Widerrufsrecht beim Messekauf

Auf Vorlage des Bundesgerichtshofs hatte der Europäische Gerichtshof jüngst darüber zu entscheiden, ob ein Widerrufsrecht des Verbrauchers mit entsprechenden Belehrungspflichten des Unternehmers auch bei einem Messekauf besteht. Es kommt wie so oft auf den Einzelfall an.
Ein Verbraucher bestellte auf einer Messe am Stand eines Unternehmens, das seine Produkte ausschließlich auf Messen absetzt, Ware (hier: einen Dampfstaubsauger). Das Unternehmen belehrte den Verbraucher nicht darüber, dass nach deutschem Recht im Einklang mit einer EU-Richtlinie ein Widerrufsrecht bestehe. Das Unternehmen wurde daraufhin von der Verbraucherzentrale verklagt es zu unterlassen, Produkte ohne Belehrung der Verbraucher über deren Widerrufsrecht zu verkaufen.

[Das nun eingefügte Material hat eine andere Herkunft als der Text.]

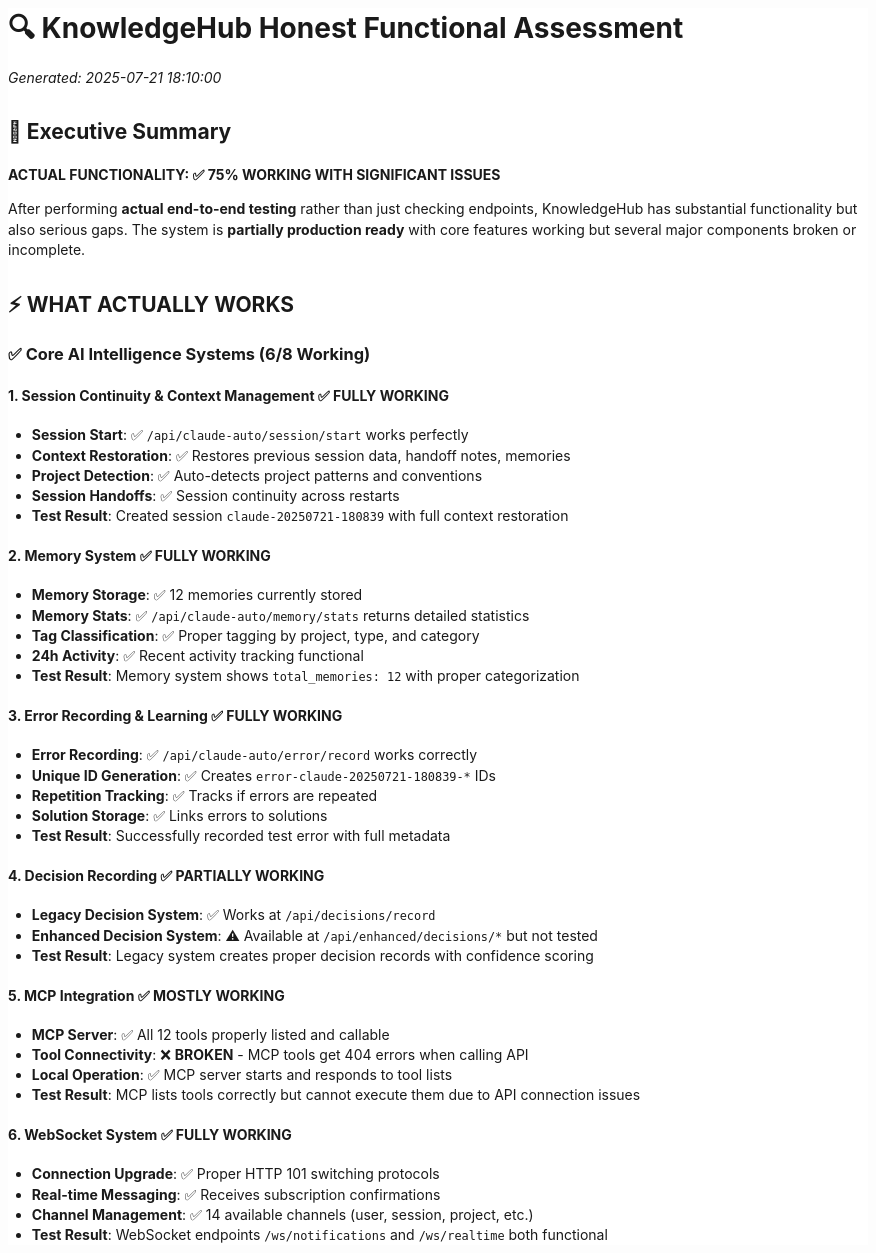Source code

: # 🔍 KnowledgeHub Honest Functional Assessment
*Generated: 2025-07-21 18:10:00*

## 🎯 Executive Summary

**ACTUAL FUNCTIONALITY: ✅ 75% WORKING WITH SIGNIFICANT ISSUES**

After performing **actual end-to-end testing** rather than just checking endpoints, KnowledgeHub has substantial functionality but also serious gaps. The system is **partially production ready** with core features working but several major components broken or incomplete.

## ⚡ **WHAT ACTUALLY WORKS**

### ✅ **Core AI Intelligence Systems (6/8 Working)**

#### 1. Session Continuity & Context Management ✅ FULLY WORKING
- **Session Start**: ✅ `/api/claude-auto/session/start` works perfectly
- **Context Restoration**: ✅ Restores previous session data, handoff notes, memories
- **Project Detection**: ✅ Auto-detects project patterns and conventions
- **Session Handoffs**: ✅ Session continuity across restarts
- **Test Result**: Created session `claude-20250721-180839` with full context restoration

#### 2. Memory System ✅ FULLY WORKING  
- **Memory Storage**: ✅ 12 memories currently stored
- **Memory Stats**: ✅ `/api/claude-auto/memory/stats` returns detailed statistics
- **Tag Classification**: ✅ Proper tagging by project, type, and category
- **24h Activity**: ✅ Recent activity tracking functional
- **Test Result**: Memory system shows `total_memories: 12` with proper categorization

#### 3. Error Recording & Learning ✅ FULLY WORKING
- **Error Recording**: ✅ `/api/claude-auto/error/record` works correctly  
- **Unique ID Generation**: ✅ Creates `error-claude-20250721-180839-*` IDs
- **Repetition Tracking**: ✅ Tracks if errors are repeated
- **Solution Storage**: ✅ Links errors to solutions
- **Test Result**: Successfully recorded test error with full metadata

#### 4. Decision Recording ✅ PARTIALLY WORKING
- **Legacy Decision System**: ✅ Works at `/api/decisions/record`
- **Enhanced Decision System**: ⚠️ Available at `/api/enhanced/decisions/*` but not tested
- **Test Result**: Legacy system creates proper decision records with confidence scoring

#### 5. MCP Integration ✅ MOSTLY WORKING
- **MCP Server**: ✅ All 12 tools properly listed and callable
- **Tool Connectivity**: ❌ **BROKEN** - MCP tools get 404 errors when calling API
- **Local Operation**: ✅ MCP server starts and responds to tool lists
- **Test Result**: MCP lists tools correctly but cannot execute them due to API connection issues

#### 6. WebSocket System ✅ FULLY WORKING
- **Connection Upgrade**: ✅ Proper HTTP 101 switching protocols 
- **Real-time Messaging**: ✅ Receives subscription confirmations
- **Channel Management**: ✅ 14 available channels (user, session, project, etc.)
- **Test Result**: WebSocket endpoints `/ws/notifications` and `/ws/realtime` both functional
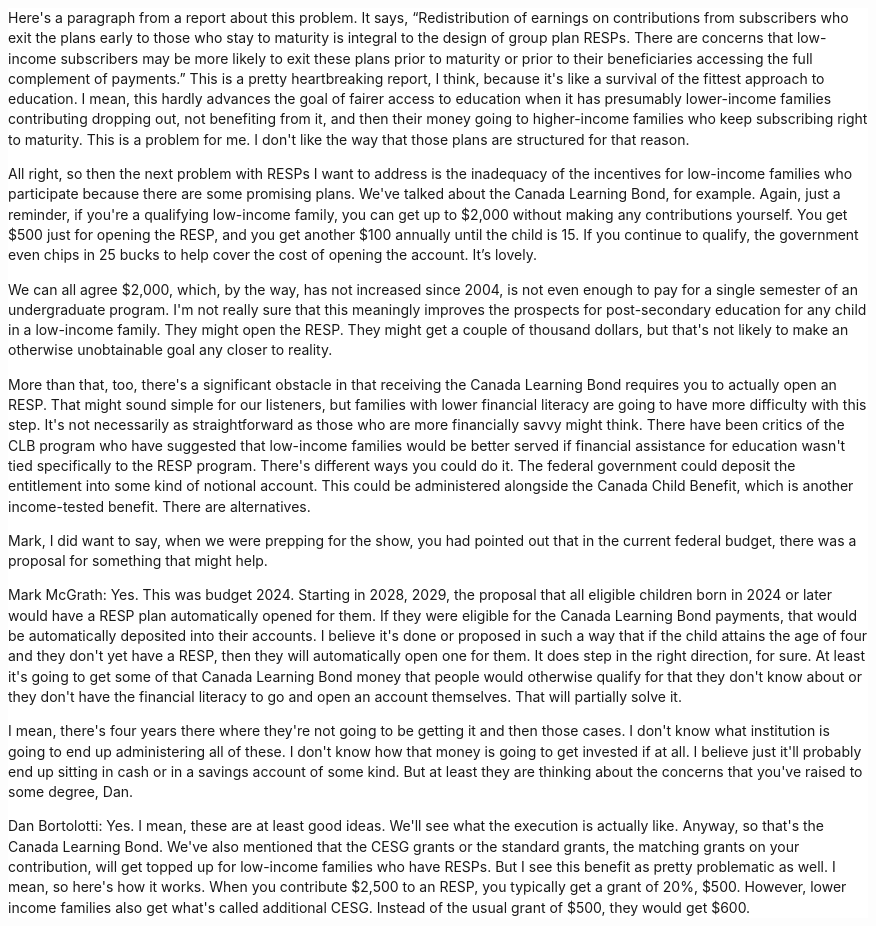 Here's a paragraph from a report about this problem. It says, “Redistribution of earnings on contributions from subscribers who exit the plans early to those who stay to maturity is integral to the design of group plan RESPs. There are concerns that low-income subscribers may be more likely to exit these plans prior to maturity or prior to their beneficiaries accessing the full complement of payments.” This is a pretty heartbreaking report, I think, because it's like a survival of the fittest approach to education. I mean, this hardly advances the goal of fairer access to education when it has presumably lower-income families contributing dropping out, not benefiting from it, and then their money going to higher-income families who keep subscribing right to maturity. This is a problem for me. I don't like the way that those plans are structured for that reason. 

All right, so then the next problem with RESPs I want to address is the inadequacy of the incentives for low-income families who participate because there are some promising plans. We've talked about the Canada Learning Bond, for example. Again, just a reminder, if you're a qualifying low-income family, you can get up to $2,000 without making any contributions yourself. You get $500 just for opening the RESP, and you get another $100 annually until the child is 15. If you continue to qualify, the government even chips in 25 bucks to help cover the cost of opening the account. It’s lovely. 

We can all agree $2,000, which, by the way, has not increased since 2004, is not even enough to pay for a single semester of an undergraduate program. I'm not really sure that this meaningly improves the prospects for post-secondary education for any child in a low-income family. They might open the RESP. They might get a couple of thousand dollars, but that's not likely to make an otherwise unobtainable goal any closer to reality. 

More than that, too, there's a significant obstacle in that receiving the Canada Learning Bond requires you to actually open an RESP. That might sound simple for our listeners, but families with lower financial literacy are going to have more difficulty with this step. It's not necessarily as straightforward as those who are more financially savvy might think. There have been critics of the CLB program who have suggested that low-income families would be better served if financial assistance for education wasn't tied specifically to the RESP program. There's different ways you could do it. The federal government could deposit the entitlement into some kind of notional account. This could be administered alongside the Canada Child Benefit, which is another income-tested benefit. There are alternatives. 

Mark, I did want to say, when we were prepping for the show, you had pointed out that in the current federal budget, there was a proposal for something that might help. 

Mark McGrath: Yes. This was budget 2024. Starting in 2028, 2029, the proposal that all eligible children born in 2024 or later would have a RESP plan automatically opened for them. If they were eligible for the Canada Learning Bond payments, that would be automatically deposited into their accounts. I believe it's done or proposed in such a way that if the child attains the age of four and they don't yet have a RESP, then they will automatically open one for them. It does step in the right direction, for sure. At least it's going to get some of that Canada Learning Bond money that people would otherwise qualify for that they don't know about or they don't have the financial literacy to go and open an account themselves. That will partially solve it. 

I mean, there's four years there where they're not going to be getting it and then those cases. I don't know what institution is going to end up administering all of these. I don't know how that money is going to get invested if at all. I believe just it'll probably end up sitting in cash or in a savings account of some kind. But at least they are thinking about the concerns that you've raised to some degree, Dan. 

Dan Bortolotti: Yes. I mean, these are at least good ideas. We'll see what the execution is actually like. Anyway, so that's the Canada Learning Bond. We've also mentioned that the CESG grants or the standard grants, the matching grants on your contribution, will get topped up for low-income families who have RESPs. But I see this benefit as pretty problematic as well. I mean, so here's how it works. When you contribute $2,500 to an RESP, you typically get a grant of 20%, $500. However, lower income families also get what's called additional CESG. Instead of the usual grant of $500, they would get $600.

Gemäß Artikel 9 Absatz 1 der Richtlinie 2011/83 steht dem Verbraucher eine Frist von 14 Tagen zu, in der er einen außerhalb von Geschäftsräumen geschlossenen Vertrag widerrufen kann. Nach Artikel 2 Nummer 9 der Richtlinie sind Geschäftsräume entweder unbewegliche Gewerberäume, in denen der Unternehmer seine Tätigkeit dauerhaft ausübt, oder aber bewegliche Gewerberäume, in denen er diese für gewöhnlich ausübt. Die Richtlinie wurde in deutsches Recht umgesetzt.
Klärungsbedürftig war nun die Frage, ob ein Messestand Geschäftsraum im Sinne der Richtlinie ist.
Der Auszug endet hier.